In general, I have the feeling that we are hurtling towards a world with less intentionality behind all the things we experience. Everything becomes impersonal, more noisy, etc.
By and large I agree, but it doesn’t need to be either/or.
Many of the most popular games in the past decade are procedurally generated and have nothing “intentionally” placed (apart from tuning/tweaking the balance of the seeding algorithms).
Right, and I wondered how these world models might be use in a careful way (just as agents can be used carefully to accelerate work).
Are video game developers using these systems in their workflows? Would love to learn more!
Which game would that be apart from Minecraft?
Outputting video of that quality/consistency at 1 minute, for a 2.6B model seems insane?
They all look like video games. I guess Unreal Engine is used to create synthetic data for training.
What’s the long term utility of world models?
There’s no doubt they’re technically impressive, but what does one do with it?
Games. Build campaigns in hours instead of months. Make it possible for users to create their own campaigns, move the action to different game worlds - 'gimme Mario Kart in the ${favourite_game} world', etc.
They can be base models for a bunch of things. Turning text-conditioned video generation models into robotics VLAs is a fun exercise.
This one is probably too small to be useful for that, and not diverse enough? But I could be wrong.
Put them in a robot so that it can navigate the physical world like humans. Self-driving cars.
It's a step towards something else?
Digital twin?
It ain’t open source until it’s released. It’s baitware.
First video with the guy walking the mountain in snow has consistency issues with the cave entrance. Which is "expected" at this model size?!
Most videos seem to have some issues like that, e.g. the book on the table in the library video takes up different shapes every now and then.
The 'Refiner' effect seems to do the opposite if the examples are representative as in all cases the 1-st stage images look better than the 'refined' ones. Less clutter, more realistic, less 'cowbell' for those who know the phrase.
My dreams have it too, which is unexpected at that model size!
All video models are terrible at consistency. Even closed source ones.
Seedance 2.0, Kling 3 are regarded the best closed source video models we have. I have subscribed to a few AI video subreddits, consensus atm is they are good for anything but long form videos with humans.
No surprises that we're very good at spotting even the most subtle differences while looking at other people.
So, where is the download?

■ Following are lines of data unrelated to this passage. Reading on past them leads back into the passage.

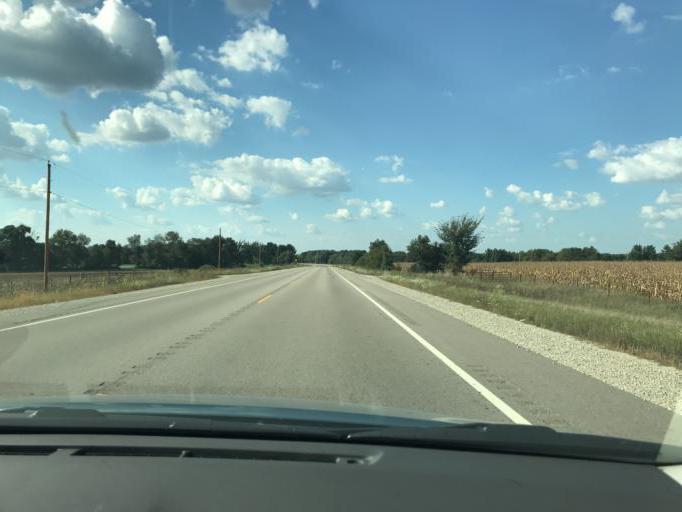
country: US
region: Wisconsin
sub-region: Green County
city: Brodhead
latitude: 42.5804
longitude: -89.3788
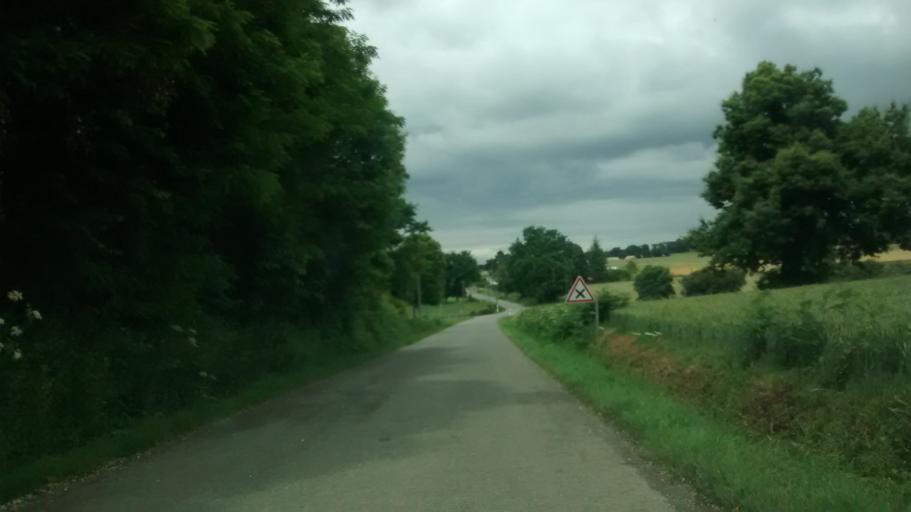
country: FR
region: Brittany
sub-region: Departement d'Ille-et-Vilaine
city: Sixt-sur-Aff
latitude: 47.7935
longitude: -2.1058
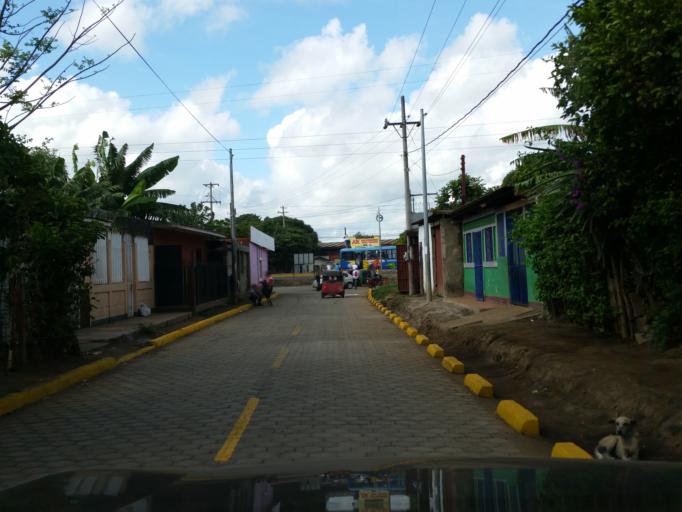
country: NI
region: Masaya
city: Masaya
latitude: 11.9871
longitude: -86.0935
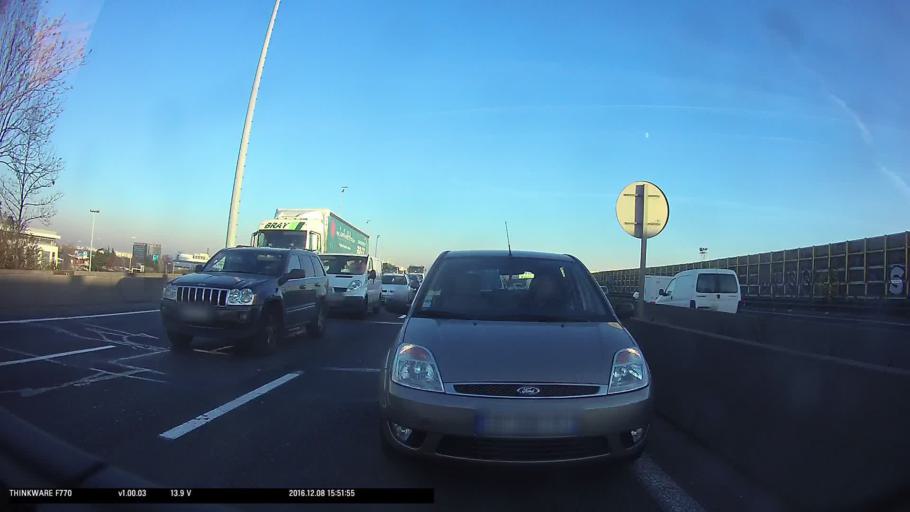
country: FR
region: Ile-de-France
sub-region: Departement de Seine-Saint-Denis
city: Saint-Denis
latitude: 48.9228
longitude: 2.3458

I can't find it on Github, and on your web page the download button is disabled.
Also, will this run on RTX 4090 with 24GB memory?
Thank you!
Scroll down and there are more videos --- seems like models will be there "soon".

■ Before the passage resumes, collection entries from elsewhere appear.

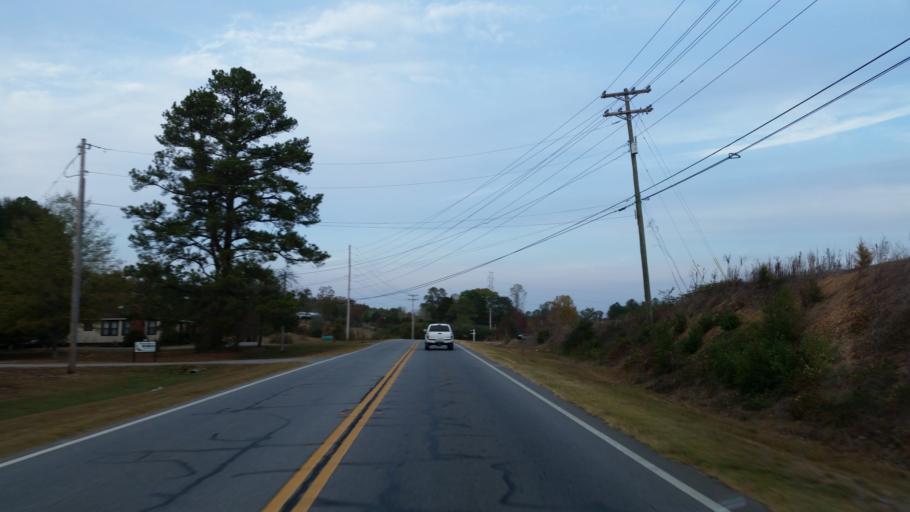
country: US
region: Georgia
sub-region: Gordon County
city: Calhoun
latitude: 34.5981
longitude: -84.9284
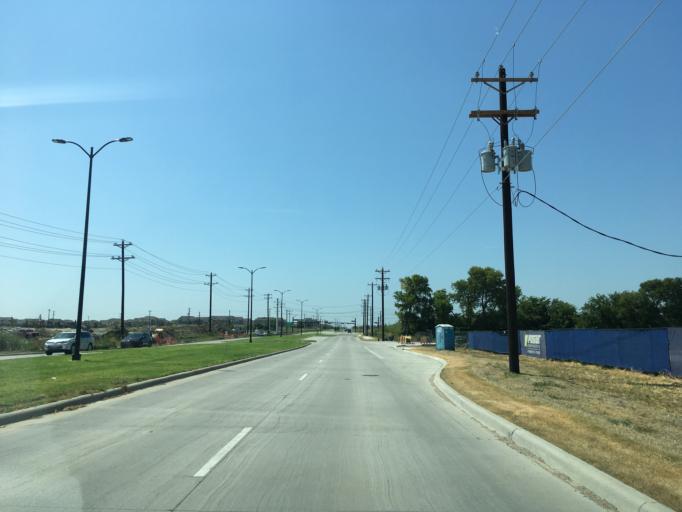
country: US
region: Texas
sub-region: Collin County
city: Prosper
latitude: 33.2070
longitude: -96.7678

The most exciting part is that it’s open-source — innovation is going to compound fast.
Bot comment.
Given that is where everything is going, why not just get there faster by open-sourcing Seedance 2.0, Happyhorse, Veo 3 and all the others.
The trouble is the lack of training available to these models compared to the ones like Seedance and Kling who seems to be tapping into their unlimited video inventory. Many models like LTX is technically good but when it comes to slightly different camera movements or the subject interacting with objects they struggle. For a recent example we had to use sample videos generated by closed source models and then use the same for final video.
I tend to think of these NV Labs models as architectural demos and ‘free razor blades’ — they’re more intended to inform internal R&D, get customers something that lets them do what they want quickly, and enhance the state of the art.
In this case, what looks interesting is the one minute coherence and the massive speedup - they claim 36x over open models with similar capabilities. You can tell they aren’t aiming for state of the art visuals — looks very SD 1.5 in terms of the output quality.